**EXERCISE GOAL:** Extract every line starting at the line that contains "Presentering av respons, estimate: 1d -> 2d" and ending with the final line of the data, inclusive; give only those lines, word for word.

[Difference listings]
◆ ◆ ◆
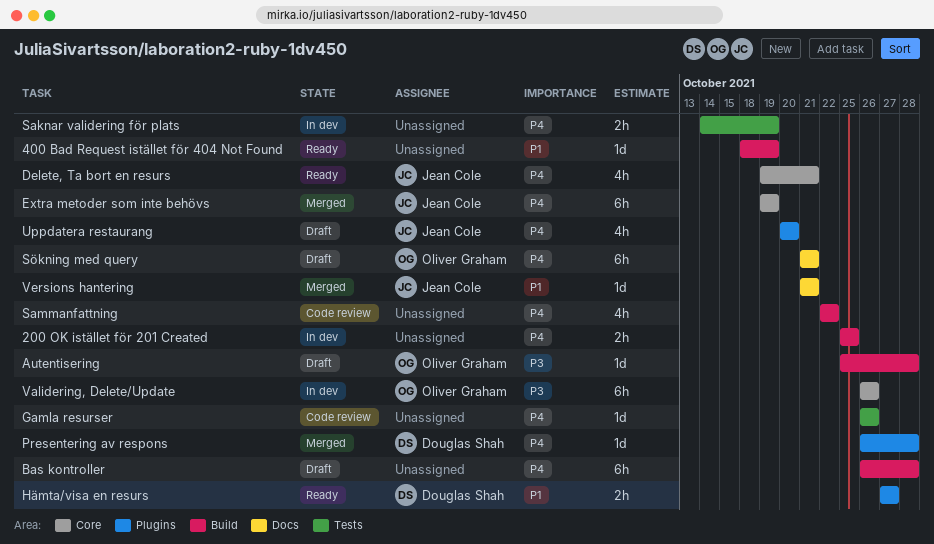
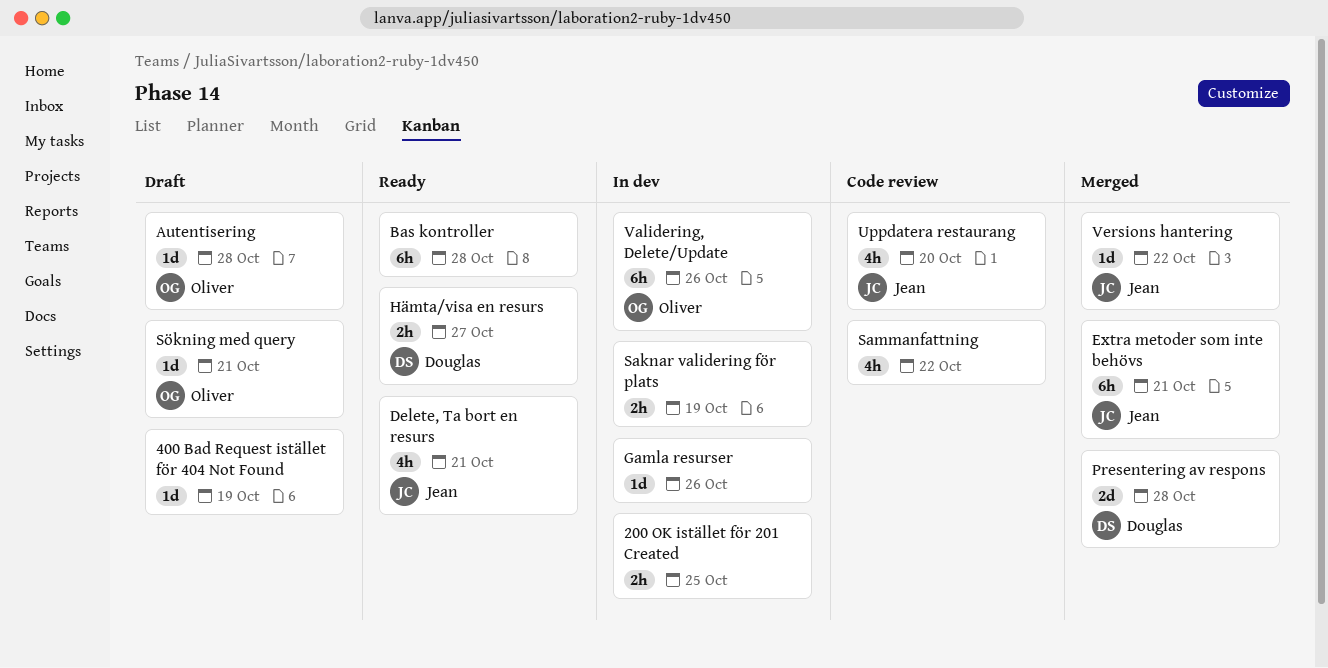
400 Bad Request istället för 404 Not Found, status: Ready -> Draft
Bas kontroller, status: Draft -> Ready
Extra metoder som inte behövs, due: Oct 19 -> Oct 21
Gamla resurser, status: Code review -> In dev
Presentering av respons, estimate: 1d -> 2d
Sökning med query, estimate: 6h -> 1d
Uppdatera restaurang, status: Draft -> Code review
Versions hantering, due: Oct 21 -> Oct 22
◆ ◆ ◆
**COMPLETED EXERCISE:**
Presentering av respons, estimate: 1d -> 2d
Sökning med query, estimate: 6h -> 1d
Uppdatera restaurang, status: Draft -> Code review
Versions hantering, due: Oct 21 -> Oct 22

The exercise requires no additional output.